I love the name this new traders' party from Punjab has given itself—Bhartiya Arthik Party. One, because it commits to focussing on the economy and that is really the need of the hour, and two, because it abbreviates to BAP. The punchlines just write themselves, from rishte mein hum tumhaare BAP lagte hain to BAP ka raj hai kya, a question which can finally be answered in the affirmative if they come to power.
But why are we vilifying Gurnam Singh Chaduni for (sort of) saying that he (or farmers in general) should join politics? Why are we, as a nation, so suspicious of people who come right out and say that? Why is that considered so dirty and so tainting? Why do we only respect reluctant politicians, like Rajiv Gandhi, ‘who would rather have been a pilot’, and Sonia Gandhi ‘who said power is poison’, or Manmohan Singh, ‘who was only doing his duty’. While making people like Pranab Mukherjee or Rajesh Pilot, both with healthy credentials and a healthy amount of hunger for the top jobs, feel ashamed of their forthrightness?

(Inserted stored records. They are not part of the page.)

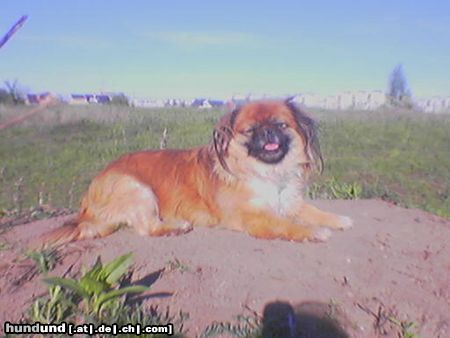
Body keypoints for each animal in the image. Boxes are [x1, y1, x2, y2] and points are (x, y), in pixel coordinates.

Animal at [39, 99, 352, 247]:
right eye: (250, 131)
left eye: (281, 125)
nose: (267, 132)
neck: (268, 174)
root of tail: (87, 205)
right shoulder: (253, 216)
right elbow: (285, 224)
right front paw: (313, 232)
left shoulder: (289, 202)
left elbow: (312, 211)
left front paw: (338, 219)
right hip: (137, 188)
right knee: (147, 228)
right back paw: (175, 226)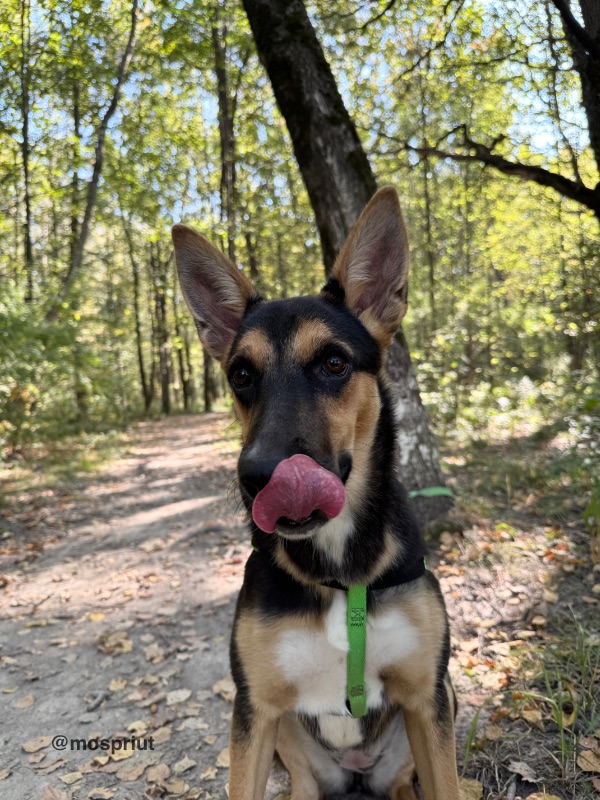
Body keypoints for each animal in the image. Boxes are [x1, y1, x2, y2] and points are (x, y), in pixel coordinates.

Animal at [171, 188, 462, 800]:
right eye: (240, 374)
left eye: (334, 362)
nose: (257, 476)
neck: (339, 567)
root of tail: (356, 774)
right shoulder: (254, 710)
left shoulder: (427, 699)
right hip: (290, 743)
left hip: (436, 711)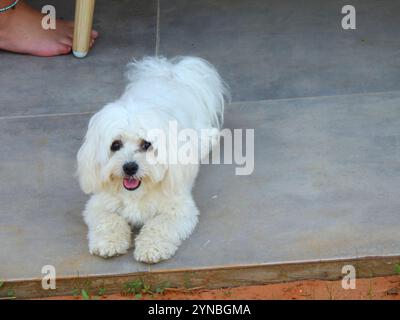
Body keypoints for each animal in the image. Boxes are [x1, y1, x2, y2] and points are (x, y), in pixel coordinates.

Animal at [76, 56, 230, 264]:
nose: (130, 167)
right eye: (115, 145)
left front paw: (151, 248)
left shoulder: (178, 208)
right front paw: (109, 243)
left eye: (146, 144)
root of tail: (169, 74)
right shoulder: (99, 204)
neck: (137, 192)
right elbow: (109, 221)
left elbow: (159, 225)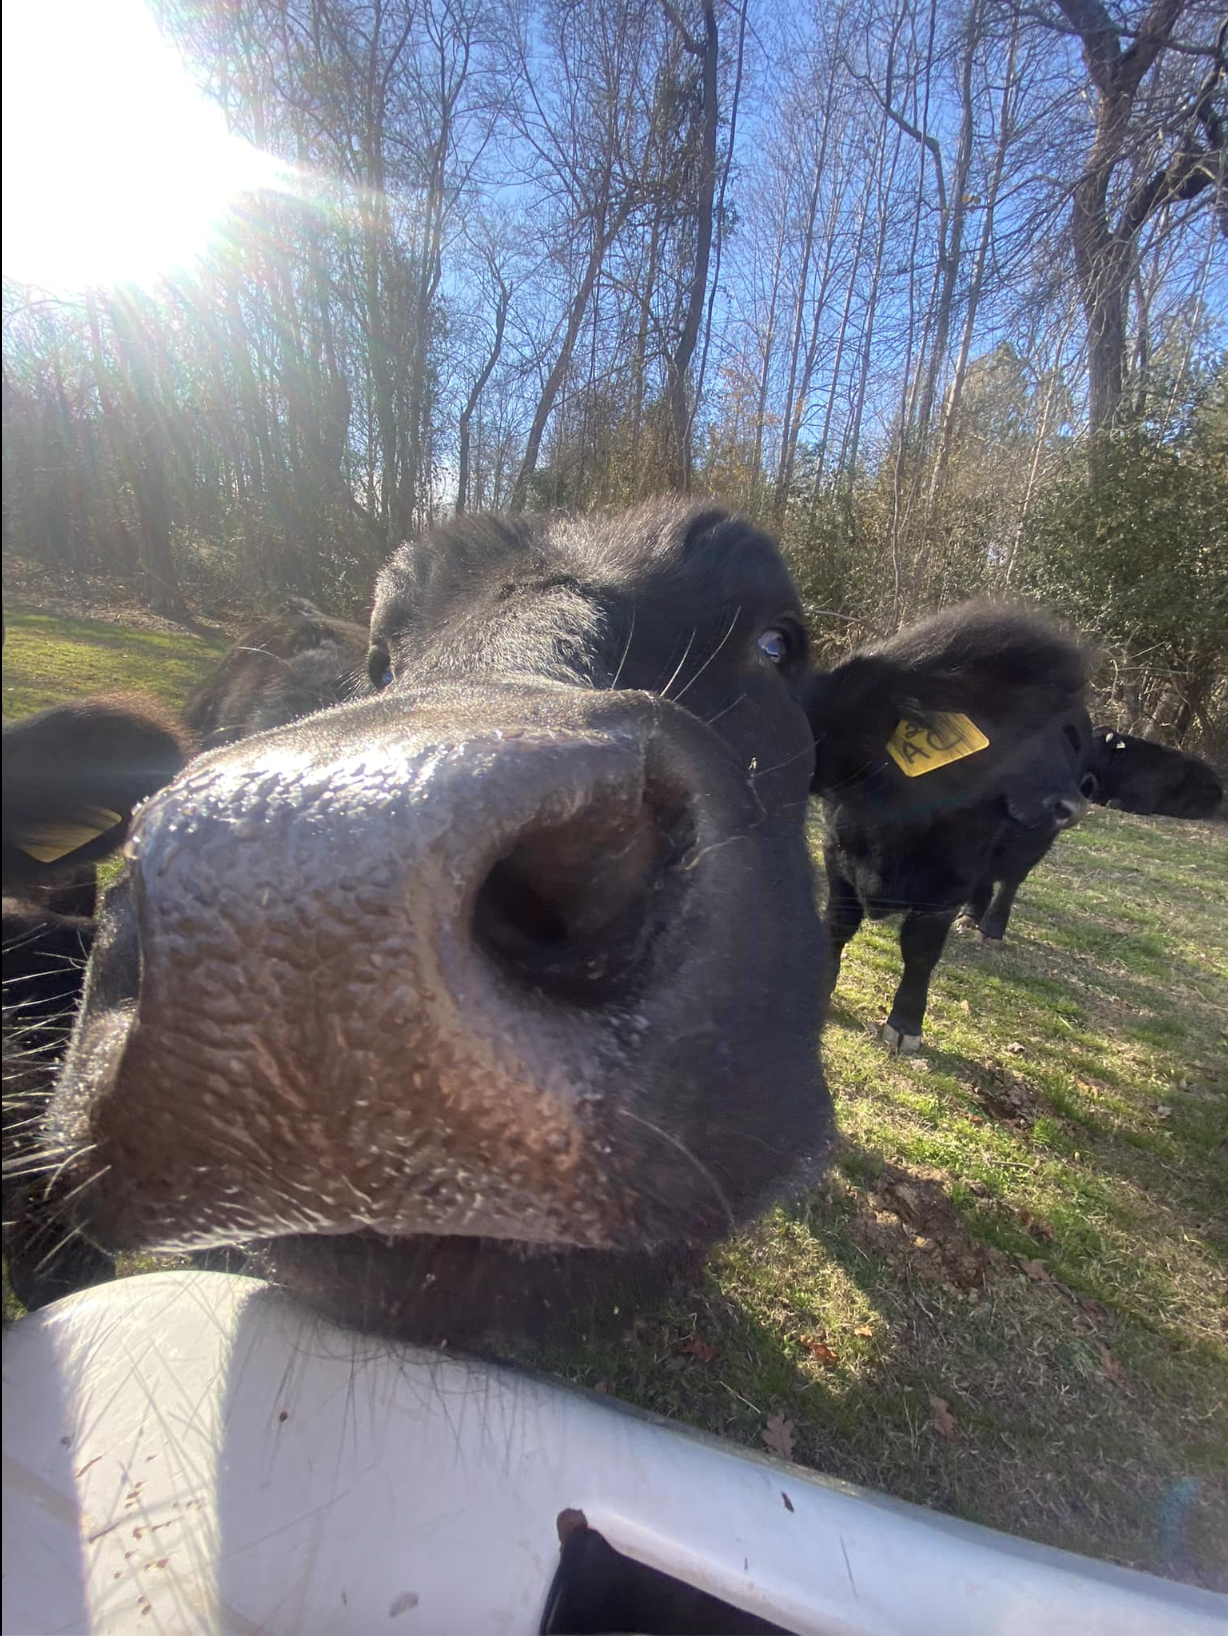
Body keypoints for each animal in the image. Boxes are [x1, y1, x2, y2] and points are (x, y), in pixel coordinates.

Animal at [809, 603, 1090, 1052]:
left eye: (1067, 736)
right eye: (1012, 724)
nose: (1072, 806)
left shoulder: (945, 888)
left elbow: (920, 951)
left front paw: (905, 1026)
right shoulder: (837, 853)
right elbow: (839, 925)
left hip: (1032, 846)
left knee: (1010, 882)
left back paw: (990, 928)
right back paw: (972, 918)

Of course, a small, initial show of reluctance is only good manners. Nobody wants to be the despo aunty who seizes a plate the moment the buffet is declared open, but I would look with deep suspicion at somebody who does not want the job only! I mean, would you hire a driver who says he does not want to drive? Or a cook who says he despises cooking?
Honestly, the most refreshing thing about Narendra Modi seven years ago was that he seemed so keen to sink his teeth into the job, and how he woke up at 5am every day and was such a karmayogi and all, but now even he is growing his beard and claiming to be a fakir with a jhola on his shoulder and no attachment to his post!
In the US, it is standard parental practice to encourage kids to dream of being president. 'You, baby girl,' parents tell their child with stars in their eyes, 'you could be the leader of the free world!' But, here in India, it works differently. Just like no little girl ever dreams of becoming a prostitute when she grows up, circumstances align to make her one, no little girl dreams of being prime minister either.
So, if circumstances are aligning to make Chaduni a politician, then let him aspire to become one, na!
Give him the backing and the votes. Stop slamming him like we slammed Arvind Kejriwal. Or Kanhaiya Kumar. Or any other newbie on the block who sought to answer that wretched question: ‘If not Modi, who?’
Strugglers are respected in Bollywood. Aspirants are respected in the engineering and civil services. Contestants who come to audition are respected at Indian Idol. In the corporate world, outside-the-box recruitment is a big trend. Getting in people from creative fields, or the armed forces, or with engineering backgrounds, can work out really well.
Similarly, a farmer like Chaduni, with all his domain expertise may be a boon to many ministries if he makes a lateral entry into politics.
If we are tired of the same old set menu of entitled dynasts and hate-mongers, then we need to urgently smoothen the way for new people to take on the job. We have got to stop acting like judgey old Brutus, and bumping off our fledgling Caesars because they are maybe ‘too ambitious.’
And political aspirants, please stop being so coy.
Politics is not Tinder. Or Shaadi.com. You do not need to pretend that your friends (or mummy-daddy) made your profile without your knowledge. Step up and claim it as your own.